Therein lies the rub. More than 90 days have elapsed since the Libya mission began, and Congress has not passed a law authorizing the mission or extending the 90-day clock. But the clock starts to tick only when troops have been “introduced into hostilities,” and this statutory phrase is hardly self-defining. True, American planes and drones are dropping bombs. But they are not taking fire. There are no American body bags. American forces are arguably not so much “into” hostilities as “above” them.
The War Powers Resolution itself, in the very subsection setting out the 60-90 day clock, emphasizes “the safety of United States Armed Forces.” Shortly after the resolution was enacted, a key executive-branch document (PDF) defined the “into hostilities” phrase as involving situations “in which there is a serious risk from hostile fire to the safety of United States forces.”
Also, the WPR’s clock makes more sense in a classic Vietnam-style ground war—the context in which the act arose.

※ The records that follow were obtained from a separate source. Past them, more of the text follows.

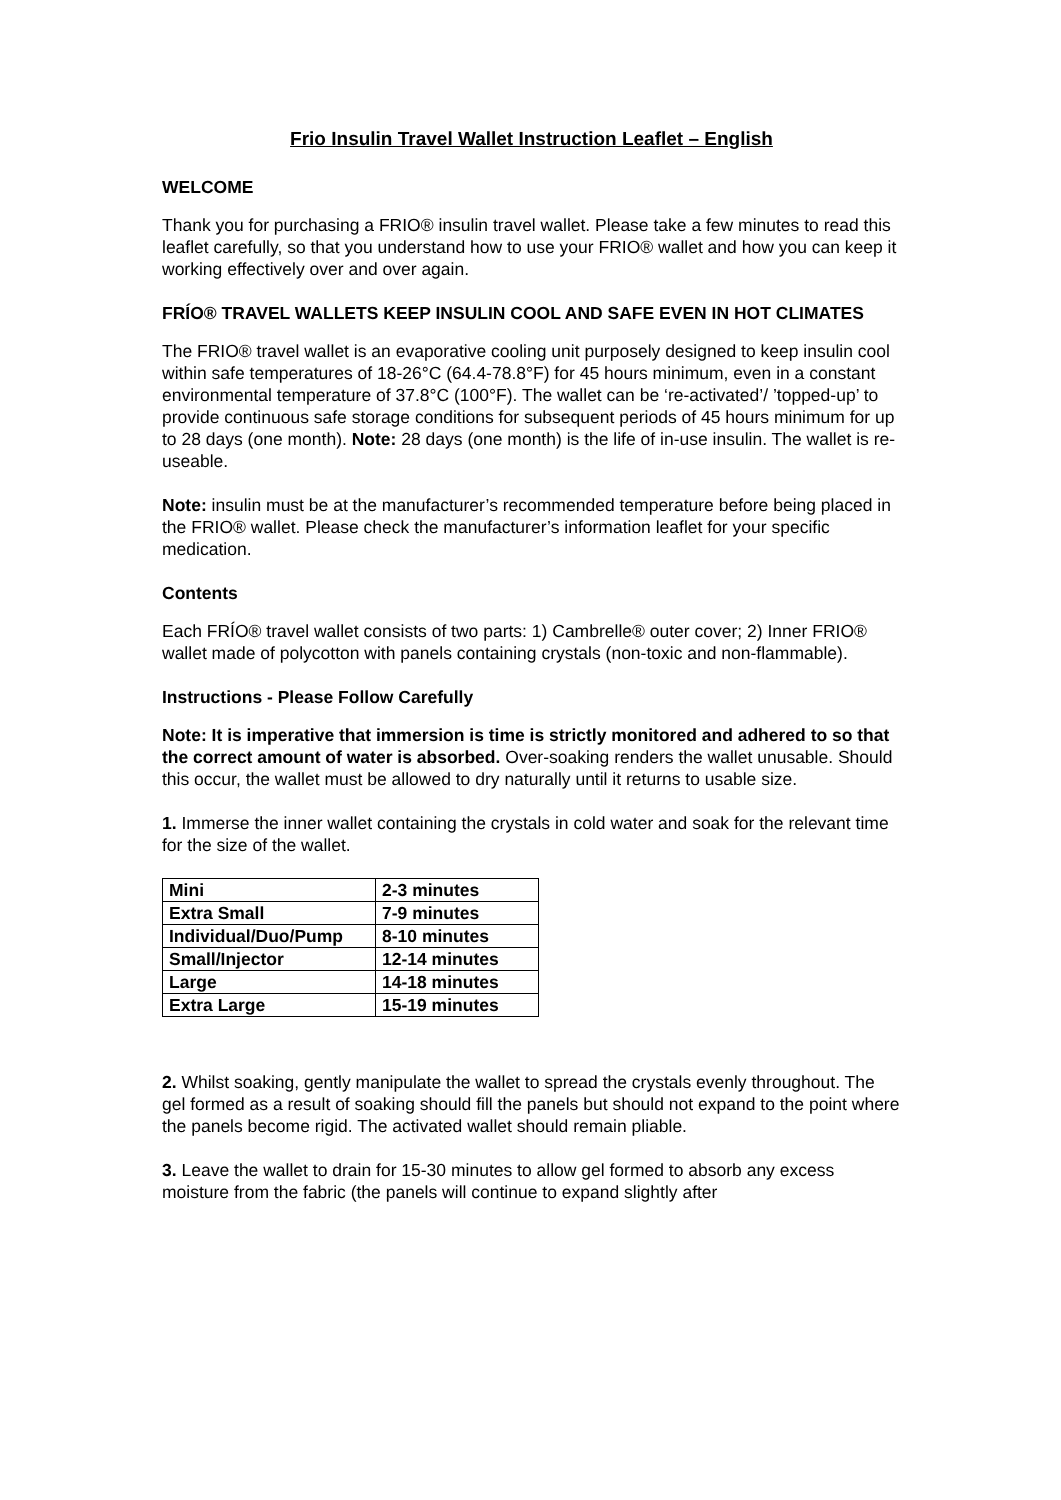Frio Insulin Travel Wallet Instruction Leaflet – English
WELCOME
Thank you for purchasing a FRIO® insulin travel wallet. Please take a few minutes to read this leaflet carefully, so that you understand how to use your FRIO® wallet and how you can keep it working effectively over and over again.
FRÍO® TRAVEL WALLETS KEEP INSULIN COOL AND SAFE EVEN IN HOT CLIMATES
The FRIO® travel wallet is an evaporative cooling unit purposely designed to keep insulin cool within safe temperatures of 18-26°C (64.4-78.8°F) for 45 hours minimum, even in a constant environmental temperature of 37.8°C (100°F). The wallet can be ‘re-activated’/ ’topped-up’ to provide continuous safe storage conditions for subsequent periods of 45 hours minimum for up to 28 days (one month). Note: 28 days (one month) is the life of in-use insulin. The wallet is re-useable.
Note: insulin must be at the manufacturer’s recommended temperature before being placed in the FRIO® wallet. Please check the manufacturer’s information leaflet for your specific medication.
Contents
Each FRÍO® travel wallet consists of two parts: 1) Cambrelle® outer cover; 2) Inner FRIO® wallet made of polycotton with panels containing crystals (non-toxic and non-flammable).
Instructions - Please Follow Carefully
Note: It is imperative that immersion is time is strictly monitored and adhered to so that the correct amount of water is absorbed. Over-soaking renders the wallet unusable. Should this occur, the wallet must be allowed to dry naturally until it returns to usable size.
1. Immerse the inner wallet containing the crystals in cold water and soak for the relevant time for the size of the wallet.
| Mini | 2-3 minutes |
| Extra Small | 7-9 minutes |
| Individual/Duo/Pump | 8-10 minutes |
| Small/Injector | 12-14 minutes |
| Large | 14-18 minutes |
| Extra Large | 15-19 minutes |
2. Whilst soaking, gently manipulate the wallet to spread the crystals evenly throughout. The gel formed as a result of soaking should fill the panels but should not expand to the point where the panels become rigid. The activated wallet should remain pliable.
3. Leave the wallet to drain for 15-30 minutes to allow gel formed to absorb any excess moisture from the fabric (the panels will continue to expand slightly after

The act is silent about whether a president may ever reinitiate hostilities on, say, Day 93—perhaps in response to a fresh provocation—after withdrawing on Day 89. In a typical ground-troops operation, this sort of complete cessation and quick renewal of hostilities is hard to imagine. By contrast, in the kind of nimble multilateral air operation over Libya, the basic premises of the law are less applicable. U.S. planes can leave enemy airspace in a matter of minutes; other coalition partners can carry on strikes for several days, and then U.S. planes could re-enter—all in strict compliance with the letter of the law.